Taking the discussion off-site to a free BBS or to Usenet would be a mistake. Content-wise and readability-wise, there are no advantages to taking the discussion elsewhere. Now, you could implement a different forum (one which permits post-editing, for example) of course, but I hope you would do it as a part of LL, and not as a link to another host. (I recognize that this is affected by what server-side tools and languages are available to you.)
As for integrating the conversations happening elsewhere (such as on Language Hat or Semantic Compositions) which concern LL posts, I recommend you look into some of the more advanced Trackback implementations in which the comments made on other sites don't just show up as a link on LL, but as a fully sanctioned comment, threaded in with the rest.
Posted by: Grant Barrett at July 1, 2004 03:35 PMGrant Barrett gives some advice I can fully disagree with. Having a discussion hanging on each primary post indefinitely is anything but readable. I might read the comments in this section for a few days, if I really have time to burn, but I can't and won't spend days tracking all comments on all posts on all blogs. If the contributers of Language Log themselves have something worth adding to a message, I hope they will write a new, regular blog entry, or I and many other people will just not see it. Unless you start putting comments in the rss feeds, but having old messages turn up as new in my feed reader just because something thought it necessary to write "this really stinks" is also very annoying.
You want a discussion people can keep tabs on, take it to usenet. There is nothing as convenient as that.
And don't use trackback. It's a needlessly complicated.
Posted by: Peter Kleiweg at July 1, 2004 03:59 PMI recognize Peter's point of view is valid for some, though I don't agree with it much.
Maybe we could get completely geeky and come up with an MT-to-Usenet feed which mirrors all comments and posts to a newsgroup. That'd certainly be a nice trick. Some kind of RSS2 or Atom feed might be the proper medium.
Of course, the problem with Usenet is that, outside of Google Groups, posts die. Comments on a weblog can live forever, as long as the hosting and domain bills are paid. As fond as I am of the kids at Google, I try not to rely on third parties for my archiving.
Posted by: Grant Barrett at July 1, 2004 05:26 PMBravo! I am very pleased to see comments enabled on language log.
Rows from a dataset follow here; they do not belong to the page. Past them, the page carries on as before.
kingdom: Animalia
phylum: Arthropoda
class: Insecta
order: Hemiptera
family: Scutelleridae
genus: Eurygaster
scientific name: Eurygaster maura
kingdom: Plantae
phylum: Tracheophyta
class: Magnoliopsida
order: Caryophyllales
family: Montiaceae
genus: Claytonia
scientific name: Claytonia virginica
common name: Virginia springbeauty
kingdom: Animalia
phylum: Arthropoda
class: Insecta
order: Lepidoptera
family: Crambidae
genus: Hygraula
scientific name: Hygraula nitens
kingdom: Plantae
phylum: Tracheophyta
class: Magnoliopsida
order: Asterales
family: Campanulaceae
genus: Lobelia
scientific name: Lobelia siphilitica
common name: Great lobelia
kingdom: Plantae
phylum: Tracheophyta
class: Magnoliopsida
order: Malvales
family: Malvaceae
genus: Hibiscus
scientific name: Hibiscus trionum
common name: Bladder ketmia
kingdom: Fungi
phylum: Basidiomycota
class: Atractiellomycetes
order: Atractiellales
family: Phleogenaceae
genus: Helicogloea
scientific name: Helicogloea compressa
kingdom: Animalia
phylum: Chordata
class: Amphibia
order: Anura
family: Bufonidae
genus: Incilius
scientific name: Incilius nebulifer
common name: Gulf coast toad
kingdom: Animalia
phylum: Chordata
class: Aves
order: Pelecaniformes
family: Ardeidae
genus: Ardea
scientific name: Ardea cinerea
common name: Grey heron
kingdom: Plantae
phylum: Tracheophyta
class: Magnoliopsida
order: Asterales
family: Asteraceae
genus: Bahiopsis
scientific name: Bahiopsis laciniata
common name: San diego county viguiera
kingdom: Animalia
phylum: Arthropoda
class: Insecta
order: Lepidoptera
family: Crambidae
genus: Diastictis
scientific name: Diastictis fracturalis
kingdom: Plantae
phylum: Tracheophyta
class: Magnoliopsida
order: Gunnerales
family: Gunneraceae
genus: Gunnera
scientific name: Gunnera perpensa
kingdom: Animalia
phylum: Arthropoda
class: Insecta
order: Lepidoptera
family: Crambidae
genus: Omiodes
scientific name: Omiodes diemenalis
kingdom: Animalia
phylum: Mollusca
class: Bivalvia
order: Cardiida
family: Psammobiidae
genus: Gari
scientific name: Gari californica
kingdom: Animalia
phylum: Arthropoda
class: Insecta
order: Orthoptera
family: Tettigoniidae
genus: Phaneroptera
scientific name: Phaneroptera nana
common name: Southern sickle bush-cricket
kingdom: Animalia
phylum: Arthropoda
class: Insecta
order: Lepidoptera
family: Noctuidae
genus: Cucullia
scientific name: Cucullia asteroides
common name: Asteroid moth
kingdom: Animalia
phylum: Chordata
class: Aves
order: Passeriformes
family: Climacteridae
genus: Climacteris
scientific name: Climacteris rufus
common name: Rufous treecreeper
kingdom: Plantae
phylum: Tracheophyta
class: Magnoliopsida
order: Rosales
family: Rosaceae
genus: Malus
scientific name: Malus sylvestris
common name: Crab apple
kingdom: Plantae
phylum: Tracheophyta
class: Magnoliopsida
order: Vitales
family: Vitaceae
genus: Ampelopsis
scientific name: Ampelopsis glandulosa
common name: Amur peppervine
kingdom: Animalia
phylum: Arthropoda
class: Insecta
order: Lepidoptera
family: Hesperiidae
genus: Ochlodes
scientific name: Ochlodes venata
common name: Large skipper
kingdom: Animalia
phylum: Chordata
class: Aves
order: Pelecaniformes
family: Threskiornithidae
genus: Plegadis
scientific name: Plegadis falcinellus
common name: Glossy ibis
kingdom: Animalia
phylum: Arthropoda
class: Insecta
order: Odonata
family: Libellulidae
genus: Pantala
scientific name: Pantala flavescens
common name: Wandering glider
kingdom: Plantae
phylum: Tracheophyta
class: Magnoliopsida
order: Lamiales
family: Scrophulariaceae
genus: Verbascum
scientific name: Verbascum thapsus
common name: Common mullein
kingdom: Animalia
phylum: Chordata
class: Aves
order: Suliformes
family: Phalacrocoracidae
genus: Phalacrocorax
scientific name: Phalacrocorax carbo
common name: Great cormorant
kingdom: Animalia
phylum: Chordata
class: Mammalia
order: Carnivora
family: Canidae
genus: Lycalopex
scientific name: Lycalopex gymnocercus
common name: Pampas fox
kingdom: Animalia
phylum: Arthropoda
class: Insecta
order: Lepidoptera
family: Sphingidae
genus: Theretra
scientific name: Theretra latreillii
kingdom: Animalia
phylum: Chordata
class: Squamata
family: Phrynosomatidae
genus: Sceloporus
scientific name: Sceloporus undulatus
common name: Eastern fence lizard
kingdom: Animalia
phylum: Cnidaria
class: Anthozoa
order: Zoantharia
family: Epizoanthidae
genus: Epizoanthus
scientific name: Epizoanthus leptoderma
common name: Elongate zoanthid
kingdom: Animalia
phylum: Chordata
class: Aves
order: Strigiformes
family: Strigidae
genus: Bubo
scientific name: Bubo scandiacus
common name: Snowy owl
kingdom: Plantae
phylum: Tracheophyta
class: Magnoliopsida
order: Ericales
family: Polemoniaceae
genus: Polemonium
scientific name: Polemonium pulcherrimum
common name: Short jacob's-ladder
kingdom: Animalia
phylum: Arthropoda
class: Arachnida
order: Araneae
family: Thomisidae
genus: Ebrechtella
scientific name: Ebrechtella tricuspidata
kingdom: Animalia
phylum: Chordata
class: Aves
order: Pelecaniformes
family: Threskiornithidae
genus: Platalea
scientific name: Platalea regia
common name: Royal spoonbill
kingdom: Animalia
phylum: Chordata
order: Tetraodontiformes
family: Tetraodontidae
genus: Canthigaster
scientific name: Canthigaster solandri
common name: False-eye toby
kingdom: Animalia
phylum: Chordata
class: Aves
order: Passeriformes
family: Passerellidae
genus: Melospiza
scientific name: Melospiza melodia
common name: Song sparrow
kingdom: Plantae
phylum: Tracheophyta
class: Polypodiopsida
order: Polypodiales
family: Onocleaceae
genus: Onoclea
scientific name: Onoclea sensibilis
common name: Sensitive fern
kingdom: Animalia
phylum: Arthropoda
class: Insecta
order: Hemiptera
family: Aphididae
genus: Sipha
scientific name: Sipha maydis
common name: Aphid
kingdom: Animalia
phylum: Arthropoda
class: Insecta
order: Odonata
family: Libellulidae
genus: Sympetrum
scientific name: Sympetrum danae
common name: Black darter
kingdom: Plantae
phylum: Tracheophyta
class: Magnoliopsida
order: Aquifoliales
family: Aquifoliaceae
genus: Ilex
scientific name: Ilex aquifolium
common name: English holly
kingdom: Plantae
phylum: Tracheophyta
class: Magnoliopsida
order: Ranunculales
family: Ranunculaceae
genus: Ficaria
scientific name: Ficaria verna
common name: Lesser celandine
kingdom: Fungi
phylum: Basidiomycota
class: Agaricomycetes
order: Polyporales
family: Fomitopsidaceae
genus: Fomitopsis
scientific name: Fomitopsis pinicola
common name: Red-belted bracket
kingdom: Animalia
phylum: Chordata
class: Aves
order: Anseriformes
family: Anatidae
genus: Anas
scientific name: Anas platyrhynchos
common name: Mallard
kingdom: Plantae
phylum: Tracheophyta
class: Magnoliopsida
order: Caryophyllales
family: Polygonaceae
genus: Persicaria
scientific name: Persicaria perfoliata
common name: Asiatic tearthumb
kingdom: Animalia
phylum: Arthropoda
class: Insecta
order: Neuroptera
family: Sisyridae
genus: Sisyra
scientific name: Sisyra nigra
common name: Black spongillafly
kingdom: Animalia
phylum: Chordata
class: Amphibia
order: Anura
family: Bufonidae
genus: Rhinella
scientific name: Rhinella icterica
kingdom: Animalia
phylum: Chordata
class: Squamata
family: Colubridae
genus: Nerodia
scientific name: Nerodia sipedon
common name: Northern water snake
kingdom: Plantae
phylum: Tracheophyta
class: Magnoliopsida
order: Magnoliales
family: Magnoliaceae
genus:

For ease of following comments to a thread you could install the subscribe to comments plug-in: http://mt-plugins.org/archives/entry/subtocomments.php
It works great, I used it before I switched from MT - any one has the option to unsubscribe later if they choose. I highly recommend this plug-in.
Also changing to UTF-8 as suggested by Aidan is a good idea, and just involves opening up the config file and changing one line - I don't know which line off-hand.
Posted by: Blinger at July 1, 2004 06:23 PMI infinitely prefer comment threads (such as I am used to on my blog and others); if discussions were carried on at Usenet, I would probably never see them. Convenience is in the eye of the beholder.
Posted by: language hat at July 1, 2004 10:06 PMWhy not have comments selectively enabled? Allow bloggers to choose whether they want comments enabled on a post or not.